Ivan Shmakov oneingray at gmail.com
Thu Nov 8 04:18:26 CET 2012


>>>>> Florian Weimer <fw at deneb.enyo.de> writes:

[…]

 > Make sure your certificates are valid X.509v3.  GNUTLS is extremely
 > forgiving, and if you've got a widely deployed certificate which
 > cannot be used with Java (for instance), this can be annoying.

	Even if I'd choose to follow this path, the certificates will be
	generated “on demand”, using the information the application has
	access to.  Should such certificates be found unsuitable for a
	particular TLS implementation, I'd only need to amend the
	generation procedure, and regenerate the offending certificates.
	(Though, indeed, that may take a good deal of time should the
	application in question become widely deployed.)

	That being said, I've got an impression that OpenPGP
	certificates and keys are much more simple to generate (from C
	code, at the least.)  Do I understand it correctly that the
	support for OpenPGP certificates isn't implemented as widely as
	that for X.509 ones?

	The other idea would be to use “anonymous” authentication, and
	then perform a kind of a “check” against MitM on the already
	established channel.  Is there a way to initiate a “re-keying”
	using a caller-provided symmetric key, for instance?

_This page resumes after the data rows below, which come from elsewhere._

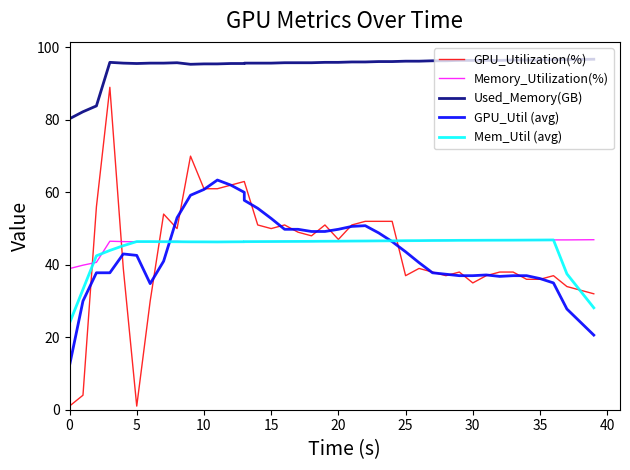

What is the label of the 39th point from the right?

5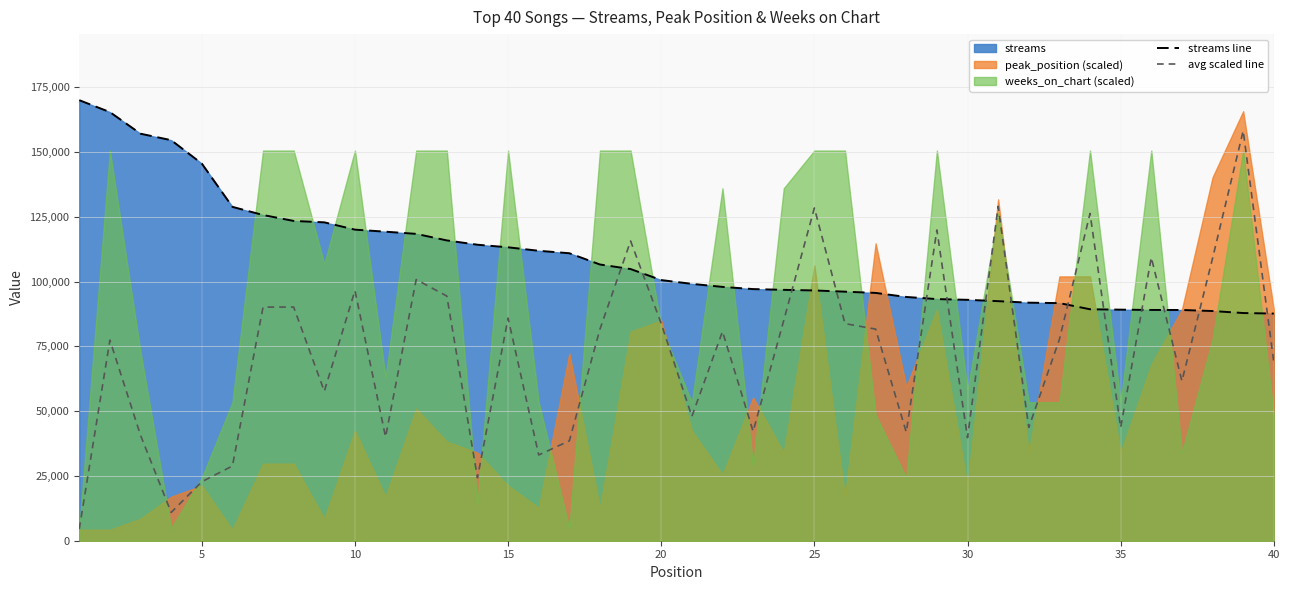

What is the approximate value of streams line at 25?

96590.0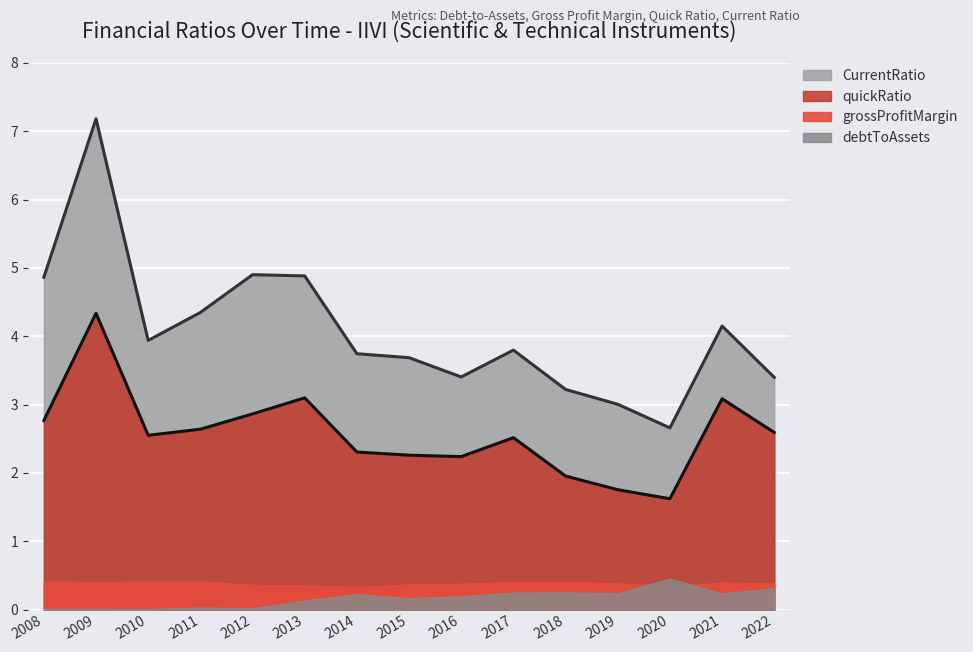

List the labels in order of quickRatio value, largest first.

2009, 2013, 2021, 2012, 2008, 2011, 2022, 2010, 2017, 2014, 2015, 2016, 2018, 2019, 2020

	OTOH, most of the data transferred over such a channel will
	either be public (and then either self-certifying or signed) or
	already encrypted anyway.  Thus, for a start, I may forget about
	authentication altogether.  Unfortunately, some fraction of the
	data is likely to be at least mildly sensitive, and apart from
	that, an authenticated channel opens a possibility of a DoS.